Transformed hearts lead to renewed minds. Fundamental beliefs, values and attitudes are radically changed. Spiritual capital is built, laying the foundation for economic development. And that’s why the church is uniquely equipped to break the poverty cycle.f

Comments

Honestly brothers and sisters in Christ… it really cries out for one thing… and that is done in a two step process…. Start praying communities within these areas, pray for revival of the Holy Spirit.  When that happens, people will be dropping in the streets being converted, on the justice benches, in courts, all throughout the land. 
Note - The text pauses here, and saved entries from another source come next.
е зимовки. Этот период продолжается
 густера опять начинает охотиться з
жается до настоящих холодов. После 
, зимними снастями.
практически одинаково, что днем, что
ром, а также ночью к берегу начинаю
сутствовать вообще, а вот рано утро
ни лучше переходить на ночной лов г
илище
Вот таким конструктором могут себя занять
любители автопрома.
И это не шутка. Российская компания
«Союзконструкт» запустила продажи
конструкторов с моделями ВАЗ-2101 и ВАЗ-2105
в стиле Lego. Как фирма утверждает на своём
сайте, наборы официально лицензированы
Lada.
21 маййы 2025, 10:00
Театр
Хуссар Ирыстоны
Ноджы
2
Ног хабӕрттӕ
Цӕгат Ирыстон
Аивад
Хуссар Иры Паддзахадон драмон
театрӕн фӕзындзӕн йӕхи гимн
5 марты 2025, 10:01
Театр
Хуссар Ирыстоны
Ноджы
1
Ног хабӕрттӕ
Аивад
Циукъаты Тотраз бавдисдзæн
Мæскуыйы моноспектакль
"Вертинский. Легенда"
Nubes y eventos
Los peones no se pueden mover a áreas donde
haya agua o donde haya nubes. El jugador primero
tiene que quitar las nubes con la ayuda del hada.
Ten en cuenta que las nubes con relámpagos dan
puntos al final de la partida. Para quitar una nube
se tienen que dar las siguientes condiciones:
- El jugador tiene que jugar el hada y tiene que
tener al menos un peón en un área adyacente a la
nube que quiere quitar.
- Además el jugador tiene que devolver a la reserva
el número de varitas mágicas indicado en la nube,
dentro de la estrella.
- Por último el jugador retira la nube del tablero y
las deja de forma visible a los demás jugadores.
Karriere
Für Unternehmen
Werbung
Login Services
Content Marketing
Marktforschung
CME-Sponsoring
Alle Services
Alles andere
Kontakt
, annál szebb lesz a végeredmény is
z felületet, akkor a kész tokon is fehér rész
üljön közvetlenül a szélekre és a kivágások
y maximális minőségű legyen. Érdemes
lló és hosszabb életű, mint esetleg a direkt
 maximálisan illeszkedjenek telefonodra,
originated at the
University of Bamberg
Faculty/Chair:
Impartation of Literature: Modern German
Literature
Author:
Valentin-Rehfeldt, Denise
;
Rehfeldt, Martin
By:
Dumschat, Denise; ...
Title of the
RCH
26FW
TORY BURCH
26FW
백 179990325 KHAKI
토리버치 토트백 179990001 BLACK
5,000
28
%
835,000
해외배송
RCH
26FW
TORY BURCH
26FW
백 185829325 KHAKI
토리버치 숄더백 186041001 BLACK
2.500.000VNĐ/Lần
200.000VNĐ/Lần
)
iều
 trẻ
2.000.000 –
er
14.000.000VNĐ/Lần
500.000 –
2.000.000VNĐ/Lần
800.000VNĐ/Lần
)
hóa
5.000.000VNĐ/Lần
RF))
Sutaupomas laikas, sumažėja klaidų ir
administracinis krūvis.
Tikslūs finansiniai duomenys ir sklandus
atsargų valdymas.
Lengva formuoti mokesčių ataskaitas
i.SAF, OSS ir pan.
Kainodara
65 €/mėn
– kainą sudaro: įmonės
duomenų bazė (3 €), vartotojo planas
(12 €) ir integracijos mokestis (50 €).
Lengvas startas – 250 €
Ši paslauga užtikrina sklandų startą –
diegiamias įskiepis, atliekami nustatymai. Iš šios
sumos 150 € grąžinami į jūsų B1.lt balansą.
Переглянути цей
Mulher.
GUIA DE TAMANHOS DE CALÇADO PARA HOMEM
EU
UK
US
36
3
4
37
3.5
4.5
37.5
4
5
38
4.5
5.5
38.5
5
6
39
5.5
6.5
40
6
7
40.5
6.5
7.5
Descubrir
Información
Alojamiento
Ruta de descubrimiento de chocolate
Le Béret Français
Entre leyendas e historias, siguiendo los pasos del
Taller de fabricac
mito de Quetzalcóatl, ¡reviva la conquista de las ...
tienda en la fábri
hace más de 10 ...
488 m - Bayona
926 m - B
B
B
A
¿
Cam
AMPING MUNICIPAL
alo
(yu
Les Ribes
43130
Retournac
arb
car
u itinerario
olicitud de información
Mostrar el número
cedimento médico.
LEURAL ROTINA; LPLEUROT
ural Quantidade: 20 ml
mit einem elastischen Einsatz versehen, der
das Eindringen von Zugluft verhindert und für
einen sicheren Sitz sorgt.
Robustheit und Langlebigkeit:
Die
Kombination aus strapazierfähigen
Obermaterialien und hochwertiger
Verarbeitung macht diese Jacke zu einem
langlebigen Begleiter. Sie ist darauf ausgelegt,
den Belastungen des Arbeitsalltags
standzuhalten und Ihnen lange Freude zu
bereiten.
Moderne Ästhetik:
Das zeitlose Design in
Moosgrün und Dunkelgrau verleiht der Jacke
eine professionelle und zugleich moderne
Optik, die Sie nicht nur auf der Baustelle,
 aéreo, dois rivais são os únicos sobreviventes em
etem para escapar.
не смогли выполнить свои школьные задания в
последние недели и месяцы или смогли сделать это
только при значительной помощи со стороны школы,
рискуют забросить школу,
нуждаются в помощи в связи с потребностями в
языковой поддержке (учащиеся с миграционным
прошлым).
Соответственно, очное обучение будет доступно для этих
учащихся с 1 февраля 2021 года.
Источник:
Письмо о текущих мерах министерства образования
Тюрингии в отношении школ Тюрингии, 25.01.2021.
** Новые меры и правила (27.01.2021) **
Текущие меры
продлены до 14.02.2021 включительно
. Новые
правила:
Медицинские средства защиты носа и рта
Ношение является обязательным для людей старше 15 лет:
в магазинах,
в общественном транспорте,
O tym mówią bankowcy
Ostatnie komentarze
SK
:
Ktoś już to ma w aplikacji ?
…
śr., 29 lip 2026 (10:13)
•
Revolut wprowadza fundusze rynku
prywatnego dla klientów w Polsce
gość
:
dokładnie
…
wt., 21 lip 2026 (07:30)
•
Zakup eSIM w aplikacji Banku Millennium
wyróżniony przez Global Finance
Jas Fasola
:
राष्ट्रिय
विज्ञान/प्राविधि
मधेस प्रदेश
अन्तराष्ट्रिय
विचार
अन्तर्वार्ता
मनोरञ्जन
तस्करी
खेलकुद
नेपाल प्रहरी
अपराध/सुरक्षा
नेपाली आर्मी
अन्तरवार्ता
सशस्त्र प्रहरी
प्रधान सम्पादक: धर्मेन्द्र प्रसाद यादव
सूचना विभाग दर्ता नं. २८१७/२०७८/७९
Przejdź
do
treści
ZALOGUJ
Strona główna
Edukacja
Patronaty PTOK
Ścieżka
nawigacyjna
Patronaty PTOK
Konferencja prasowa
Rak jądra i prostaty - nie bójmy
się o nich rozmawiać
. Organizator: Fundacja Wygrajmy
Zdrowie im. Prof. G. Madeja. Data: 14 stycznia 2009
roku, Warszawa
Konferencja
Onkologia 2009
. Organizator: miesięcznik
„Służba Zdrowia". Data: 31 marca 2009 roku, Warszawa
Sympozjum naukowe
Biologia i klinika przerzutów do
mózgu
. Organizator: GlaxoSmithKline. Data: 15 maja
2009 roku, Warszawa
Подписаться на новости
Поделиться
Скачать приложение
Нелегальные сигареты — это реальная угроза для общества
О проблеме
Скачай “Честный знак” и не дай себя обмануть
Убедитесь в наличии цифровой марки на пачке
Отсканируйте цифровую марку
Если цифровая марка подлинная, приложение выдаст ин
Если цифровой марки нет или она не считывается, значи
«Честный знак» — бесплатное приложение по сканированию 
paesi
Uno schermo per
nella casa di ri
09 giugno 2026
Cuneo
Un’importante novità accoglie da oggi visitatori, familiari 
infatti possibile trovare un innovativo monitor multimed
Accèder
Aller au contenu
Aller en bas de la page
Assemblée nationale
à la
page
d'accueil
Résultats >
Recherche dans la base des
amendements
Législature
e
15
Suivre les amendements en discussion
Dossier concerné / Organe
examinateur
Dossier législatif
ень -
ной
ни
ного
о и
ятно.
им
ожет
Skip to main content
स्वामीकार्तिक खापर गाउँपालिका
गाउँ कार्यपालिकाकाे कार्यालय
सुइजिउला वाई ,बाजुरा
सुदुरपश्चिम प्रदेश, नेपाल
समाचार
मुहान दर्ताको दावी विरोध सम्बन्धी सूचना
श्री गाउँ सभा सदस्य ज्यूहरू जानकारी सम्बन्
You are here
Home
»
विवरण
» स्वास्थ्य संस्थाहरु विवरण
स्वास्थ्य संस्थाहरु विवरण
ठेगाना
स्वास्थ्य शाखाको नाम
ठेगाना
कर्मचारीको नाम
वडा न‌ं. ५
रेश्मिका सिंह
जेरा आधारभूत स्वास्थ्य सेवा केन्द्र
But unless there is people within these areas that pray for it… it will not happen.  And it could take years for it to come about, but it will definitely come.  These are the ripe places where the harvests are plentiful, but they have to have this foundation, nothing will happen without those committed to faithful prayer lives.

WE ARE HIGHLY INTERESTING FOR HAVING THE MAXIMUN DETAILS HOW TO STUDY INTO YOU CAMPUS CONCERNING BUSINESS. WE ARE CHARISMATICS CHRISTIANS. WE UNDERSTAND CLEARLY TWO LANGUAGES THE ENGLISH AND THE FRENCH. PLEASE SENDS TO US ALL THE DETAILS. PLEASE SENDS TO US ALL THE BOOKS OF PASTOR KEN ELDREN.WE ARE LIVING IN A PLACES WHERE WE ARE IN NEED OF YOUR HELPS FOR MINISTRIES OF EVANGELISATIONS AND FOR MAKING BUSINESS.